From:Mark P. Line <mark@...>
Date:Thursday, April 22, 2004, 0:26
Philippe Caquant said:
> > What > has it to do together ? The answer is clear: the > syntax is the same. Huh, I thought we were talking > about semantics ?
Welcome to modern analytical linguistics.
> Besides, reformulations like "What Bill did to the > paint was smear it on the wall" makes little sense to > me. I could have said "Bill smeared the wall with > paint". Where is the Patient ? Is there any Patient at > all ? Are they two of them ? The author refers to "the > syntactic frames of verbs like 'load' and 'smear'". > This is, once more, about syntax, and of course, about > some special syntax, the English one.
Correct. Semantically, we really should be talking about the "smearer", the "smeary stuff" and the "smearee", instead of "agent", "instrument" and "patient" (or whatever). Attempts to force all the verbs of a language to participate in a single, monolithic system of semantic case relations are rather farcical. Attempts to do so for all the verbs of _all_ languages are simply ludicrous.

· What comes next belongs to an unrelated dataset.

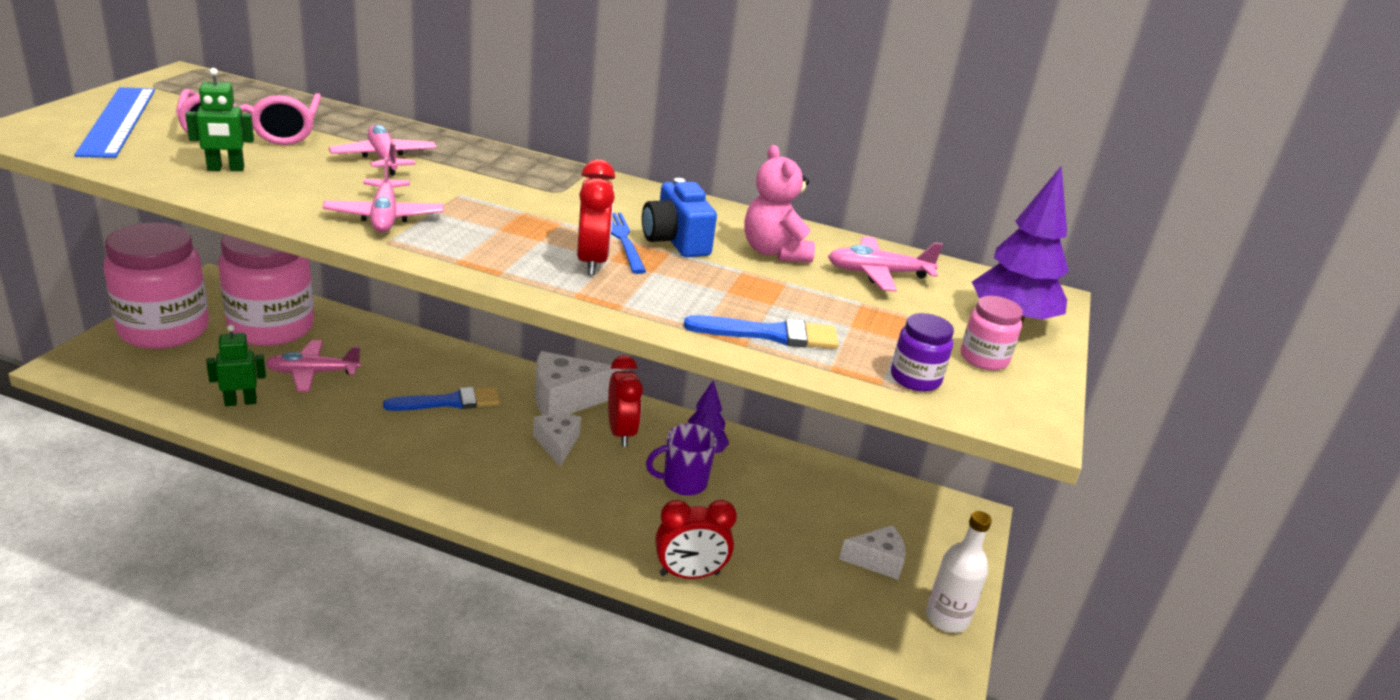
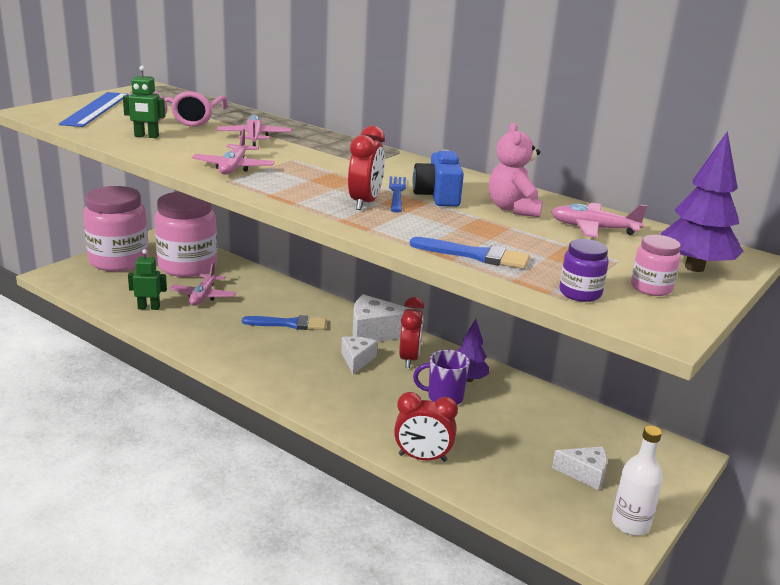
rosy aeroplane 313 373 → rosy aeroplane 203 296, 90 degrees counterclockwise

A verb like "to smear" invokes a _prototype_ that contains all the semantic bits and pieces (smearer, smearee, etc. The meaning of the verb in a specific utterance may or may not be very close to its prototypical meaning, depending on linguistic and extralinguistic context. You might try to find some stuff on cognitive linguistics by Ron Langacker to read -- it might be closer to what you're looking for than anything that Jackendoff has written.
> Maybe I got it all wrong and it will become clearer in > the following chapters, but until now, I feel a little > disappointed.